American Muslims and others concerned about intolerance face a daunting challenge countering the growing negative sentiments toward Islam in the country, according to a roundtable at Harvard on Monday.
With attitudes toward Islam a focus of contention in the highly charged national political season, speakers highlighted how hostility toward the religion has spread and what effects it is having on young Muslims trying to find their way in American society. The rising anti-Muslim sentiment reflects a “deep polarization” between some Muslims and non-Muslims, one that is rooted in religious illiteracy, said Ali Asani, who moderated the discussion and is professor of Indo-Muslim and Islamic religion and cultures, as well as director of Harvard’s Prince Alwaleed Bin Talal Islamic Studies Program.
“This religious illiteracy has created a breeding ground for fear, prejudice, and hatred that have been exploited for political gain by unscrupulous politicians and terrorist organizations both in Western and Muslim countries,” Asani said. “It threatens not only democratic processes within countries but also relationships between nations and people.”
Asani said afterward that hostility to Islam “is not just about religion — it’s another manifestation of racism, because racism and religion become conflated.”
The discussion at the Barker Center was presented by the Alwaleed Program, the Harvard Foundation, the Harvard College Office of Student Life, and the Harvard Islamic Society.
Christopher Bail, Ph.D. ’11, an assistant professor of sociology at Duke University who studies how groups shape public discourse, discussed the findings of his recent book on how anti-Muslim sentiment became widespread in American society after the September 2001 terrorist attacks.
“This was the result of a very well-coordinated effort by a small network of anti-Muslim organizations that have succeeded not only in captivating the mass media but also increasingly influencing our counterterrorism policy,” he said.
Using data to track references to Islam in newspapers, television broadcasts, and social media, Bail documented how the groups obtained extensive media attention for their narrative that “Muslims are secretly a fifth column that is trying to subvert the U.S. Constitution under the guise of political correctness.”
“This is a pretty straightforward story about the media playing on people’s fears, gravitating towards the most emotional voices in the aftermath of … a major tragedy,” he said, adding that that “emotional energy creates a really interesting ripple effect within the public sphere.”
Arshad Ali, assistant professor of educational research at George Washington University, discussed research he conducted over five years with Muslim youth in New York and California.
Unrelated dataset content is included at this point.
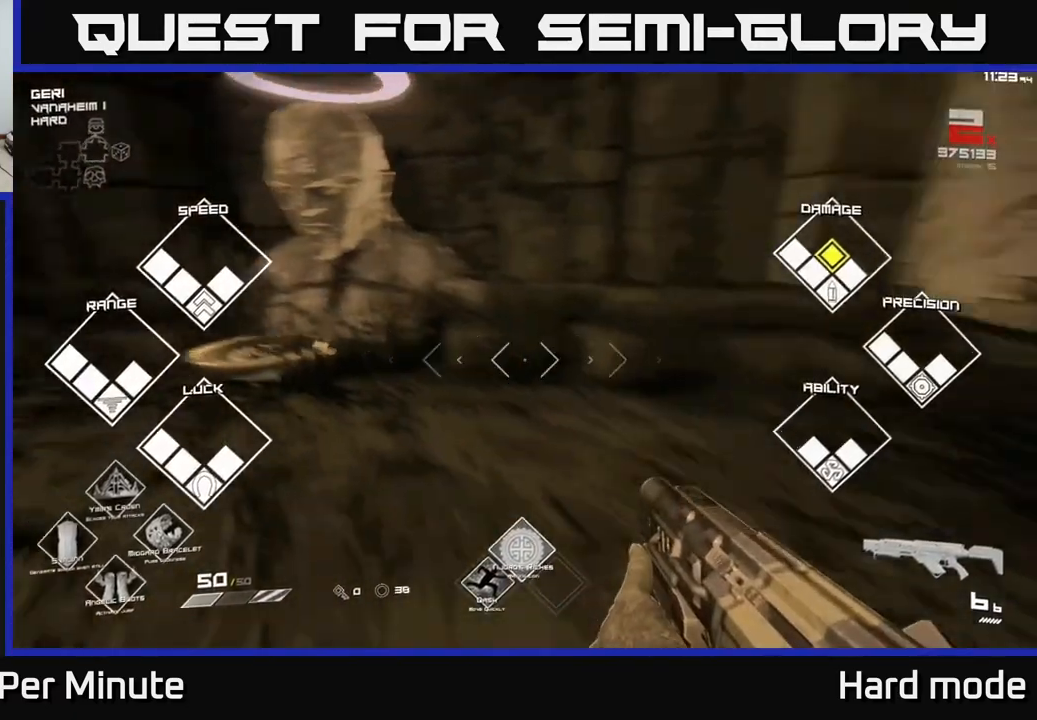
{"buttons": [], "left_stick": "down-right", "right_stick": "right", "events": [[117, "left_stick", "right"], [267, "left_stick", "up"], [500, "left_stick", "down-right"]]}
In particular, he focused on how young Muslims were affected by the New York City Police Department’s surveillance of Muslim students and faculty on college campuses in the Northeast. The surveillance was part of a larger program the city has since publicly disbanded, but Asani later said students remain fearful that it continues today.
Ali said that for the Muslim students with whom he worked, the surveillance fostered a sense of “hypervisibility, of always being watched,” causing them to constrain their academic and extracurricular activities.
“What we heard from students is that they are self-censoring” their political participation to avoid suspicion, he said. “They have been told by campus chaplains, parents, and community leaders not to engage politically.”
Similarly, he said, “So many of the students I work with think hard about taking Middle Eastern studies classes, or classes that deal with Islamic theology.”
Lana Idris ’16, a former president of the Harvard Islamic Society, said that what is “scary about anti-Muslim sentiment is that it’s not something that’s new.”
“It’s existed for a very long time,” she said, “and like anti-blackness, it’s just becoming very highly visible now because we have social media and we have politicians banking on that right now. … I think it’s just important to know how we should engage when it isn’t at such a hypervisible level.”
Omar Khoshafa ’16, who has worked as a Muslim youth organizer in greater Boston, said that the pressures Muslims face today are prompting many “to see the struggles of others who came before us, like our fellow African-American brothers and sisters, and … to work at the grassroots together.”
He noted that he helped to organize and took part in a Martin Luther King Jr. Day march against police brutality and that an end to Islamophobia was included in the demands of the march.
“People saw it as an intertwined cause in the struggle,” he said.